Peguei o copo de uísque com gelo, virei o líquido de uma só vez na garganta e devolvi o copo vazio para a bandeja. O garçom deu um sorriso esquisito, acenou com a cabeça e se retirou rapidamente entre a multidão.
Alguns minutos se passaram. Olhei para o relógio de pulso e a preocupação começou a apitar no meu peito.
— A Victoria está demorando demais no banheiro, Henry. Eu vou atrás dela — falei, dando um passo à frente.
Antes que eu pudesse caminhar, um acionista importante da antiga diretoria parou na minha frente, estendendo a mão para me parabenizar pelo casamento.

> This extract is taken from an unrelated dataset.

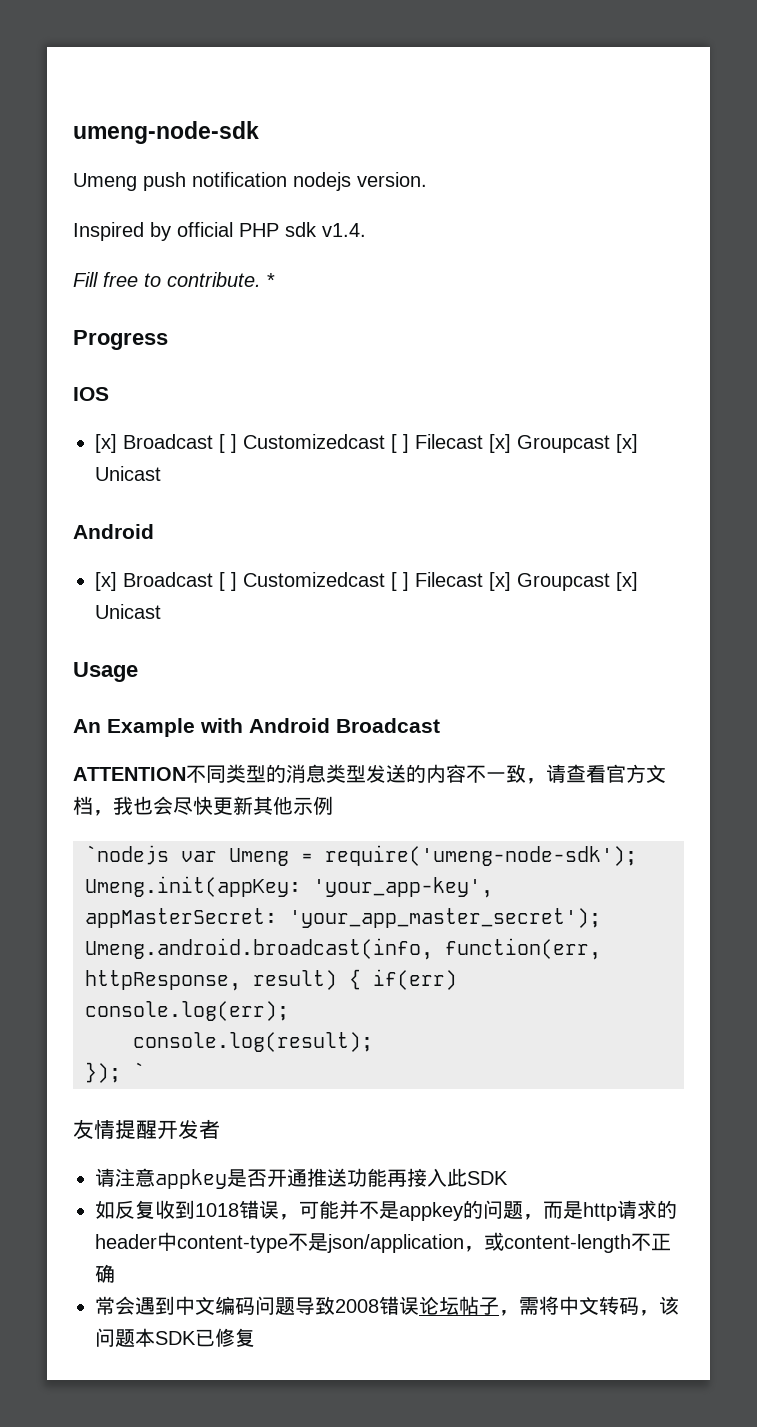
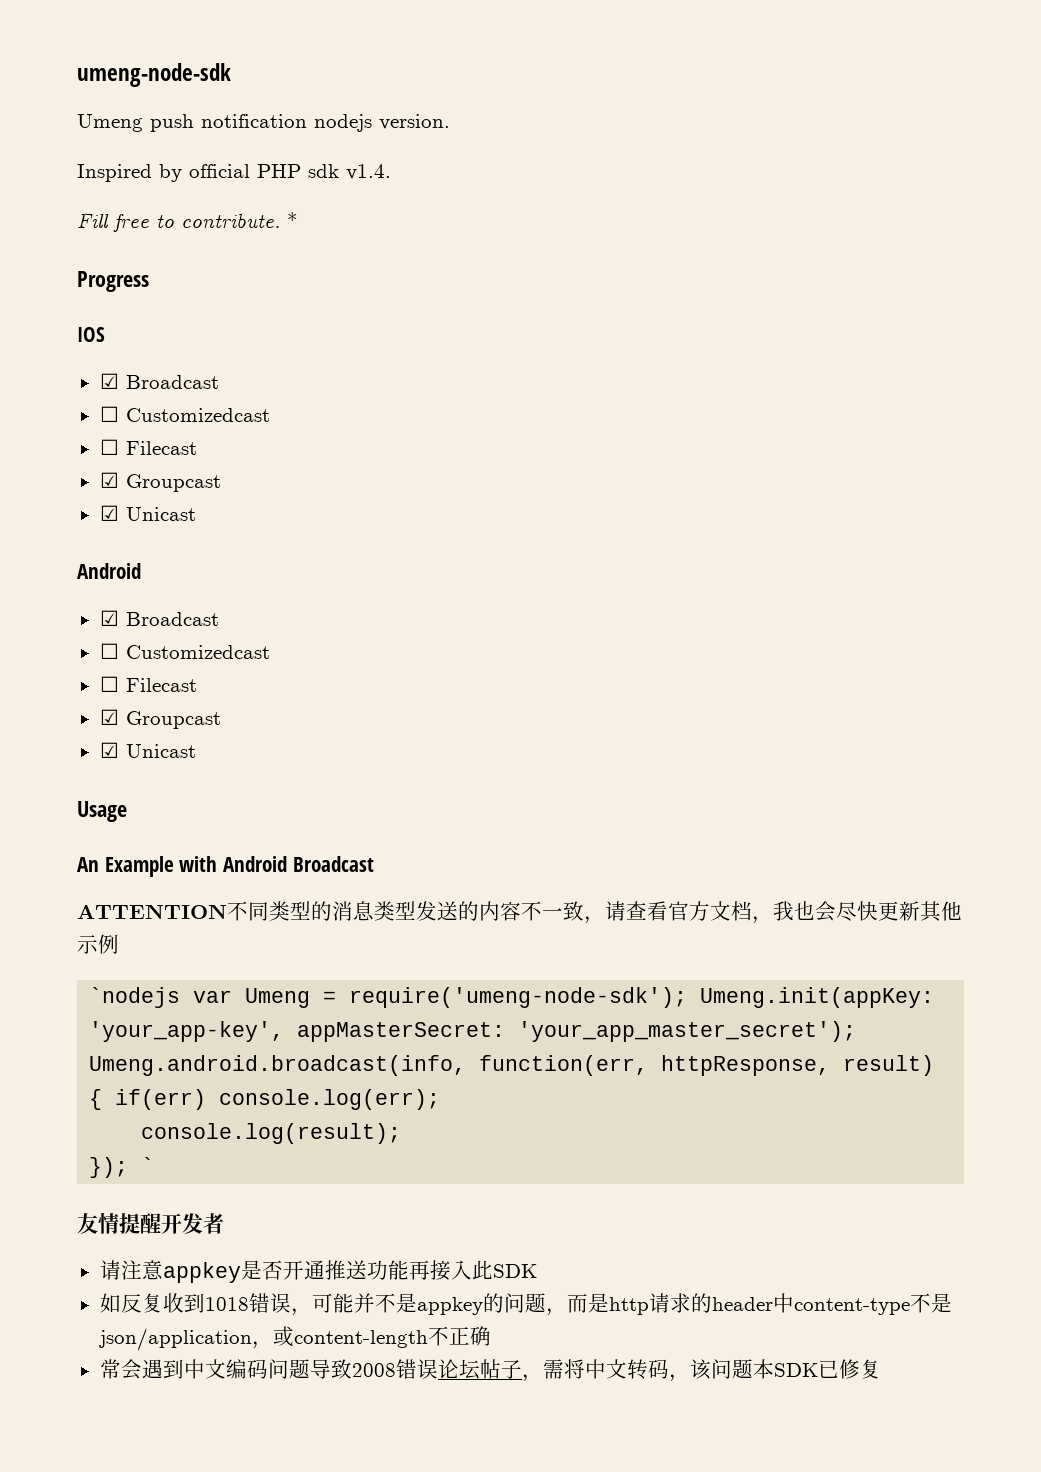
[95,434,638,453] [x] Broadcast [ ] Customizedcast [ ] Filecast [x] Groupcast [x] -> [99,373,219,389] [99,406,270,422] [99,439,197,455] [99,472,221,492] [99,505,119,521] ☑ Broadcast // ☐ Customizedcast // ☐ Filecast // ☑ Groupcast // ☑
[95,572,638,591] [x] Broadcast [ ] Customizedcast [ ] Filecast [x] Groupcast [x] -> [99,610,219,626] [99,643,270,659] [99,676,197,692] [99,709,221,729] [99,742,119,758] ☑ Broadcast // ☐ Customizedcast // ☐ Filecast // ☑ Groupcast // ☑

— Pode ir conversar com o homem, Ade — Henry disse rapidamente ao meu lado. — Eu vou atrás das meninas no corredor e trago a Vic para você.
— Obrigado, Henry — agradeci com um aceno de cabeça.
Enquanto conversava com o investidor, um calor absurdo e repentino começou a subir pelo meu pescoço. Senti as minhas têmporas pulsarem com força e a minha visão falhou por um milésimo de segundo, como se o salão estivesse rodando. O ar no meu peito ficou pesado.
— Com licença... Preciso de um minuto — murmurei para o acionista, cortando a conversa no meio.
Tentei caminhar a passos firmes em direção ao corredor dos banheiros. As minhas pernas pareciam pesadas, de chumbo. Ao longe, através da névoa que começava a cobrir a minha visão, vi o Augustus e o Willian conversando perto de uma coluna.
Os meus olhos encontraram os do Willian por um segundo; eu tentei erguer a mão para pedir ajuda, mas não sabia se ele tinha entendido o meu desespero.
De repente, senti braços finos e firmes se enroscarem ao redor da minha cintura, sustentando o meu peso.
— Eu te ajudo, meu amor... Vem comigo — uma voz feminina sussurrou perto do meu ouvido.